Exercise description
Only one stretch of the data below is wanted: the lines starting at the one with "Aujourd’hui, nous sommes</div>" and ending at the one with "la vie est</div>", both included, given again exactly.

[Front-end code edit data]

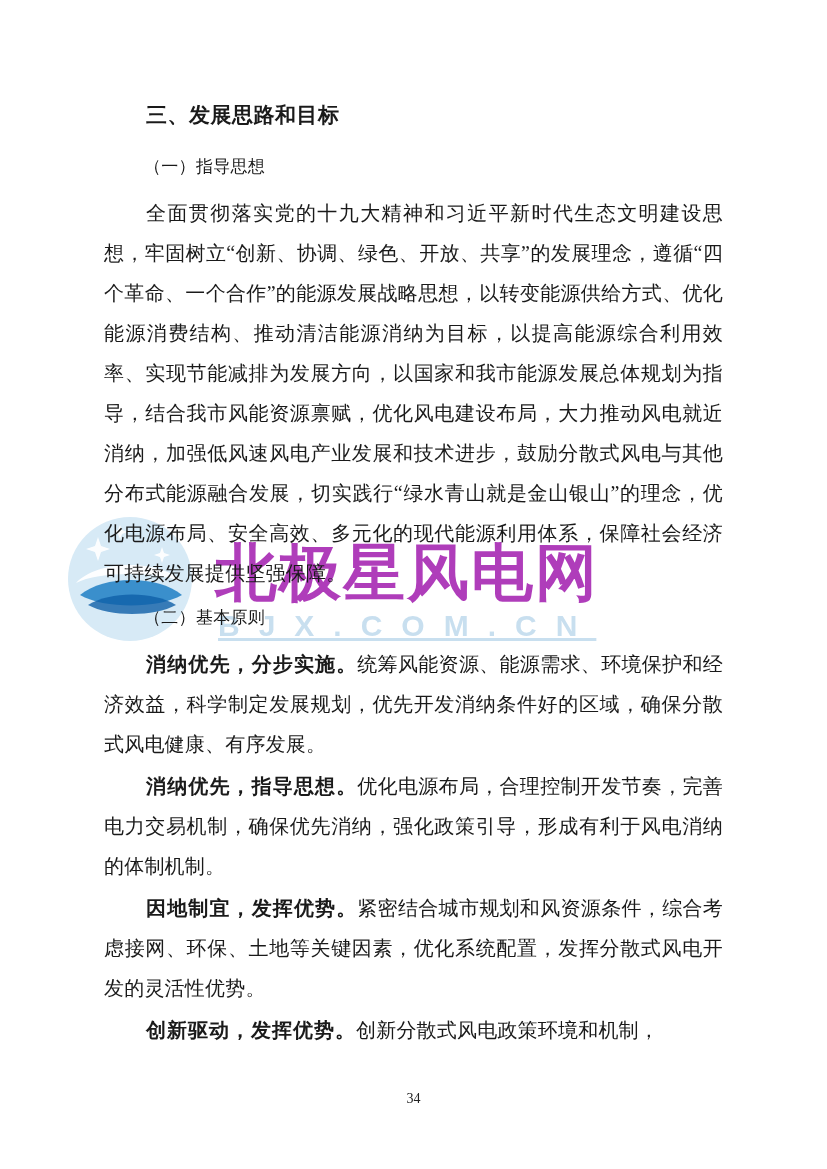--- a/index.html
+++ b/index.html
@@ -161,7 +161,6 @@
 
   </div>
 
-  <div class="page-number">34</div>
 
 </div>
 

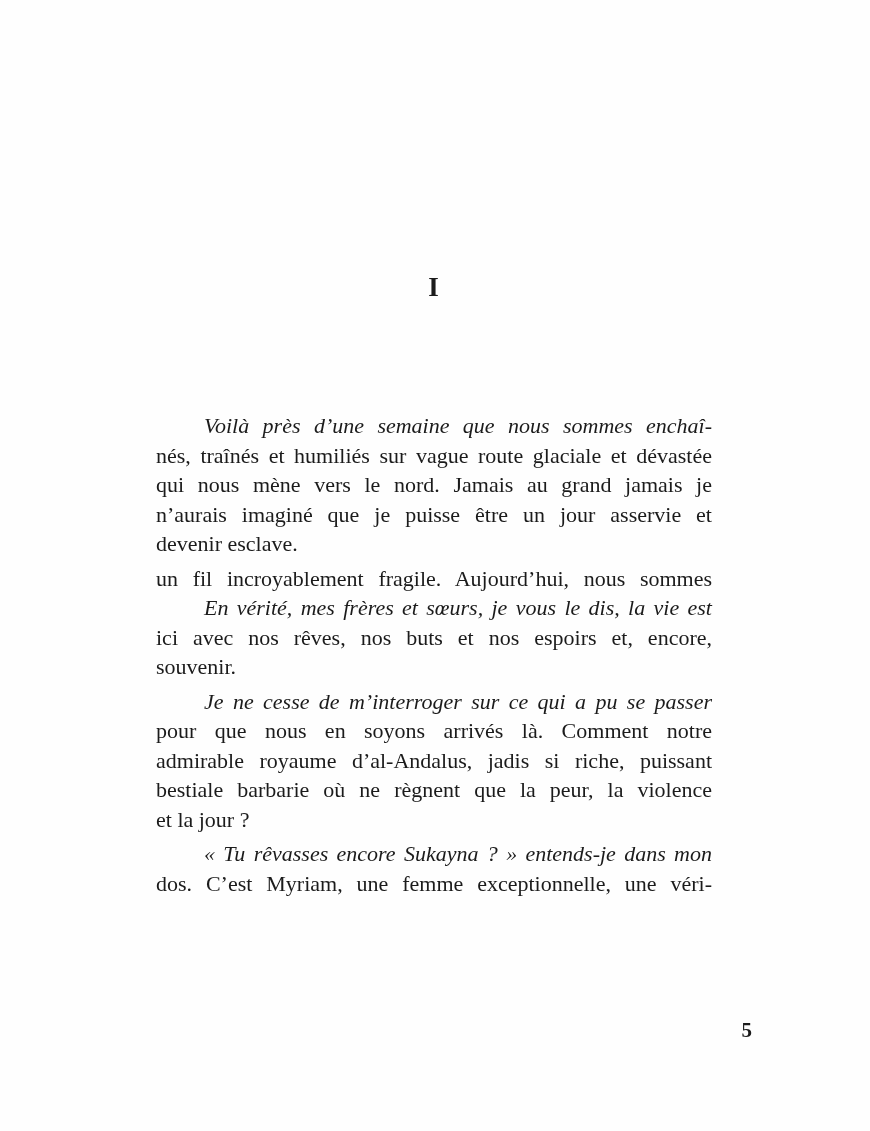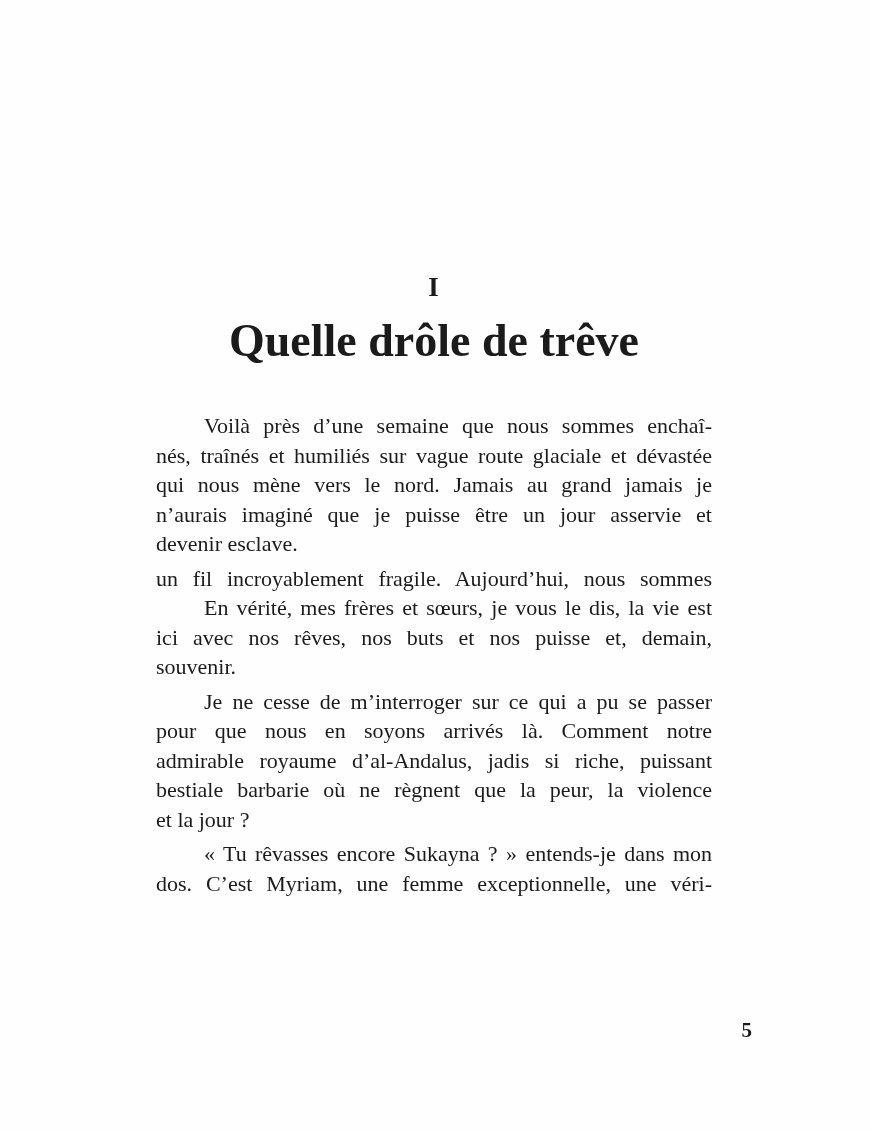--- a/index.html
+++ b/index.html
@@ -83,7 +83,6 @@
 
 <div class="page" style="background: rgb(254, 254, 254);">
   <div class="chapter-number">I</div>
-  <h1 class="chapter-title">Quelle drôle de trêve</h1>
   <div class="text-block">
       <div class="paragraph">
         <div class="line indent">Voilà près d’une semaine que nous sommes enchaî-</div>

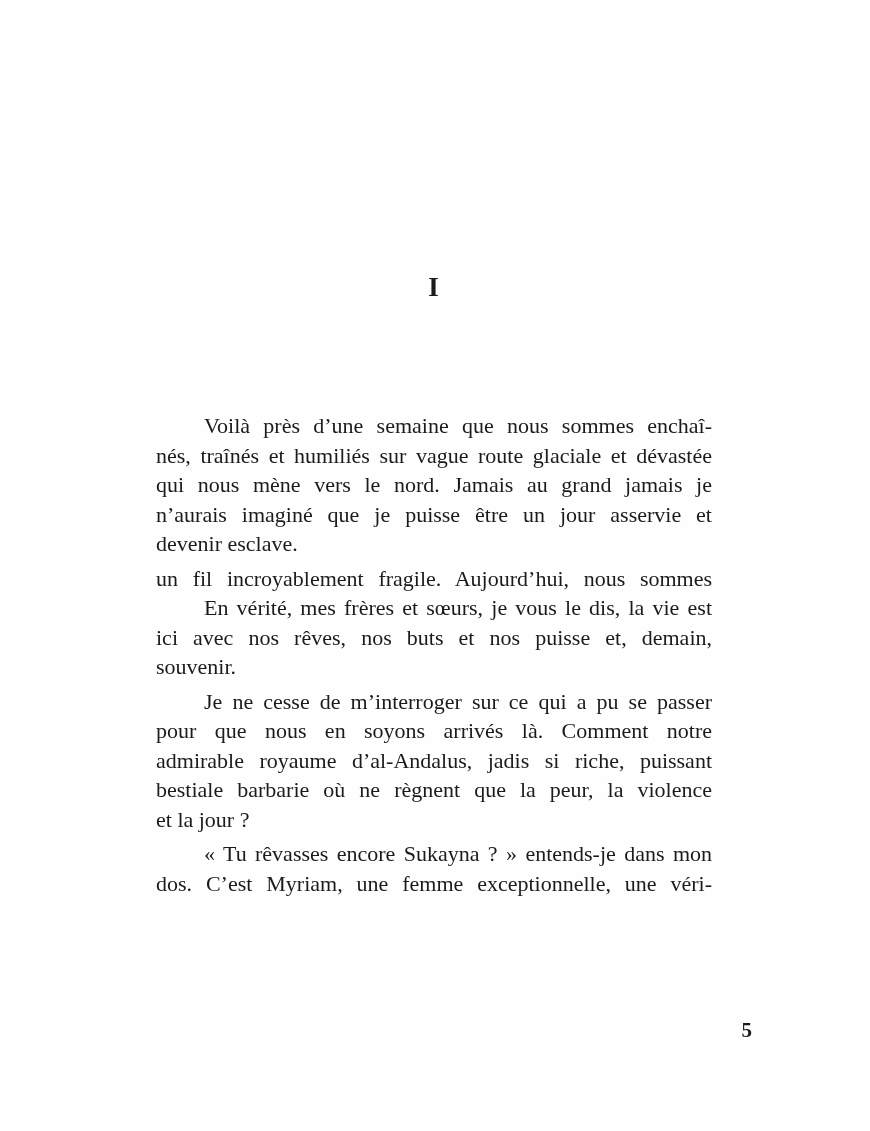--- a/index.html
+++ b/index.html
@@ -63,6 +63,7 @@
   }
   .line.indent {
     padding-left: 48px;
+    font-style: italic;
   }
   .line.para-end {
     text-align-last: left;

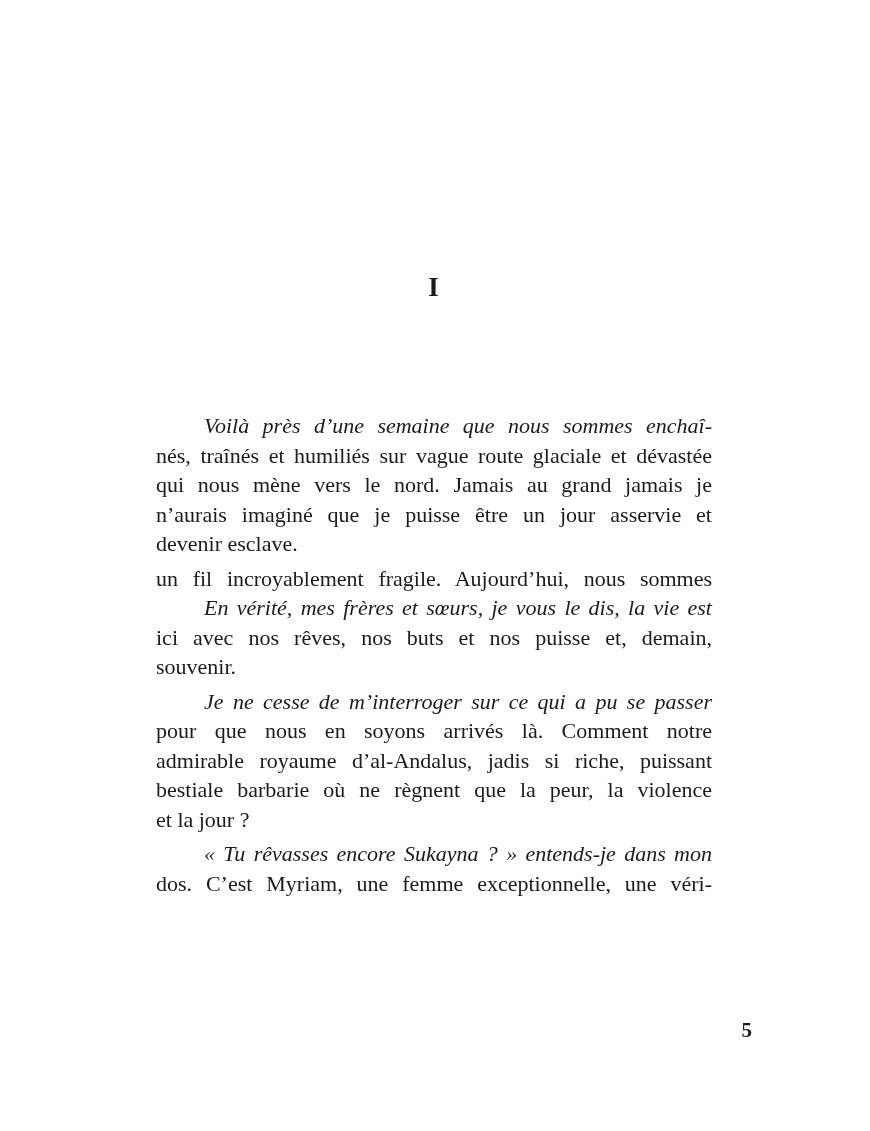--- a/index.html
+++ b/index.html
@@ -95,7 +95,7 @@
       <div class="paragraph">
         <div class="line">un fil incroyablement fragile. Aujourd’hui, nous sommes</div>
         <div class="line indent">En vérité, mes frères et sœurs, je vous le dis, la vie est</div>
-        <div class="line">ici avec nos rêves, nos buts et nos puisse et, demain,</div>
+        <div class="line">ici avec nos rêves, nos buts et nos espoirs et, encore,</div>
         <div class="line para-end">souvenir.</div>
       </div>
       <div class="paragraph">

Finished task
         <div class="line">un fil incroyablement fragile. Aujourd’hui, nous sommes</div>
         <div class="line indent">En vérité, mes frères et sœurs, je vous le dis, la vie est</div>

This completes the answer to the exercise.